À la tête de Cerclecom, l’association des communicants de Bourgogne-Franche-Comté, Aurélie Boudenia ne cherche pas à incarner seule une fonction, mais à activer une dynamique collective. Dans un secteur en pleine mutation, elle défend une communication utile, ancrée dans son territoire et consciente de son impact.
Elle privilégie l’écoute et le collectif. À peine élue présidente de Cerclecom pour deux ans, Aurélie Boudenia insiste d’emblée : la fonction n’est pas un titre, mais une responsabilité partagée. « Mon rôle, c’est surtout de créer les conditions pour que les idées émergent », résume-t-elle.
« Cerclecom se veut d’abord un réseau utile. »
Aurélie Boudenia, présidente de Cerclecom
Donner du sens, ici en région
Directrice de clientèle chez INNOV’events à Dijon, Aurélie Boudenia a construit sa carrière en BFC. « C’est ma région natale, mais c’est surtout une région dynamique, portée par de nombreuses initiatives », de celles qui donnent envie de s’impliquer. Et c’est au cœur de Cerclecom qu’elle entend porter cet engagement. Fondé il y a quinze ans, Cerclecom s’est imposé comme le plus grand réseau de communicants de Bourgogne-Franche Comté. Près de deux cents professionnels y échangent aujourd’hui : agences, entreprises, institutions, indépendants ou jeunes diplômés. Une diversité que sa présidente considère comme une force, essentielle dans un secteur en mutation permanente. « Beaucoup de communicants cherchent du sens et des repères, note-t-elle, et pour y répondre, Cerclecom se veut d’abord un réseau utile. » Bref, pas seulement un carnet d’adresses ou un moyen de gagner en visibilité. Il s’agit de favoriser l’entraide plutôt que la compétition, en créant des espaces où l’on peut confronter les pratiques et partager les réussites comme les difficultés du métier.
Au-delà de l’image
Pour Aurélie Boudenia, la communication ne se résume pas à une devanture. Elle touche à quelque chose de plus profond : la manière dont les entreprises, les organisations, ou les territoires racontent leur histoire. « La communication influence les perceptions, les comportements, les récits », rappelle-t-elle. De là découle la question de la responsabilité des communicants ; pas dans un sens militant, mais à la manière d’une conscience professionnelle. Il ne s’agit pas de dire ce qu’il faut penser, mais plutôt de créer des espaces pour réfléchir ensemble aux enjeux du métier : son éthique et son rôle dans les transformations de la société.

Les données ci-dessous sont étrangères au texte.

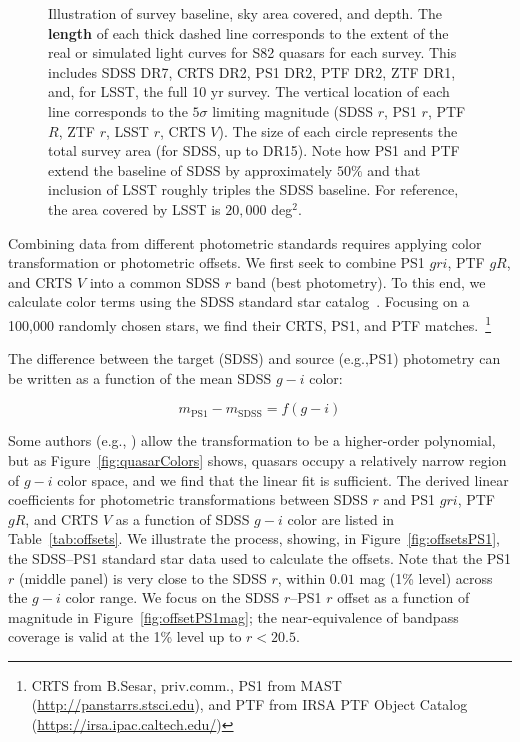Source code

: \documentclass[twocolumn]{aastex62}
\begin{document}
\begin{figure*} 
	\caption{Illustration of survey baseline, sky area covered, and depth. The \textbf{length} of each thick dashed line corresponds to the extent of the real or simulated light curves for S82 quasars for each survey. This includes SDSS DR7, CRTS DR2, PS1 DR2, PTF DR2, ZTF DR1, and, for LSST, the full 10 yr survey. The vertical location of each line corresponds to the $5\sigma$ limiting magnitude (SDSS $r$, PS1 $r$, PTF $R$, ZTF $r$, LSST $r$, CRTS $V$). The size of each circle represents the total survey area (for SDSS, up to DR15).  Note how PS1 and PTF extend the baseline of SDSS by approximately $50\%$ and that inclusion of LSST roughly triples the SDSS baseline. For reference, the area covered by LSST is $20,000$ deg${^2}$.}
	\label{fig:lc_extent}
\end{figure*} 


Combining data from different photometric standards requires applying color transformation or photometric offsets. We first seek to combine PS1 $gri$,  PTF $gR$, and CRTS $V$ into a common SDSS $r$ band (best photometry). To this end, we calculate  color terms using the SDSS standard star catalog~\citep{ivezic2007}. Focusing on a 100,000 randomly chosen stars, we find their CRTS, PS1, and PTF matches.~\footnote{CRTS from B.Sesar, priv.comm., PS1 from MAST (\url{http://panstarrs.stsci.edu}), and PTF from IRSA PTF Object Catalog (\url{https://irsa.ipac.caltech.edu/})}

The difference  between the target (SDSS) and source (e.g.,PS1) photometry can be written as a function of the mean SDSS $g-i$ color: 

\begin{equation}
m_{\mathrm{PS1}} - m_{\mathrm{SDSS}} = f(g-i)
\end{equation}

Some authors (e.g., \citealt{li2018}) allow the transformation to be a higher-order polynomial, but as Figure~\ref{fig:quasarColors} shows, quasars occupy a relatively narrow region of $g-i$ color space, and we find that the linear fit is sufficient. The derived linear coefficients for photometric transformations between SDSS $r$ and PS1 $gri$, PTF $gR$, and CRTS $V$ as a function of SDSS $g-i$ color are listed in Table~\ref{tab:offsets}. We illustrate the process, showing, in Figure~\ref{fig:offsetsPS1}, the SDSS--PS1 standard star data used to calculate the offsets. Note that the PS1 $r$ (middle panel) is very close to the SDSS $r$, within  $0.01$ mag (1\% level) across the $g-i$ color range. We focus on the SDSS $r$--PS1 $r$ offset as a function of magnitude in Figure~\ref{fig:offsetPS1mag}; the near-equivalence of bandpass coverage is valid at the 1\% level up to $r < 20.5$.  
\end{document}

Au fond, il s’agit surtout de faire évoluer la communication avec son époque, sans la figer dans un modèle dépassé, mais en interrogeant sans cesse ses responsabilités. Et peut-être, à travers cette dynamique collective, rappeler que les récits que l’on produit façonnent toujours un peu le monde dans lequel on vit.
L’intelligence collective en pratique
Ces discussions gagnent d’ailleurs à dépasser le cercle des seuls communicants. La communication se situe au croisement de nombreux univers : économique, culturel, social… Elle se nourrit de ces réalités et les influence en retour. La réflexion sur le métier doit donc rester ouverte à des regards différents, ceux des entreprises, des institutions ou des acteurs du territoire. C’est peut-être là que se trouve le fil conducteur du parcours d’Aurélie Boudenia : une attention constante au collectif. Qu’il s’agisse d’accompagner des structures dans leurs développements ou de fédérer des professionnels autour d’un projet commun, elle privilégie toujours la dynamique de groupe. « Les idées naissent rarement seules », confie-t-elle. Une façon, finalement, de rappeler que la communication, plus qu’un simple outil, est aussi une affaire de relations humaines.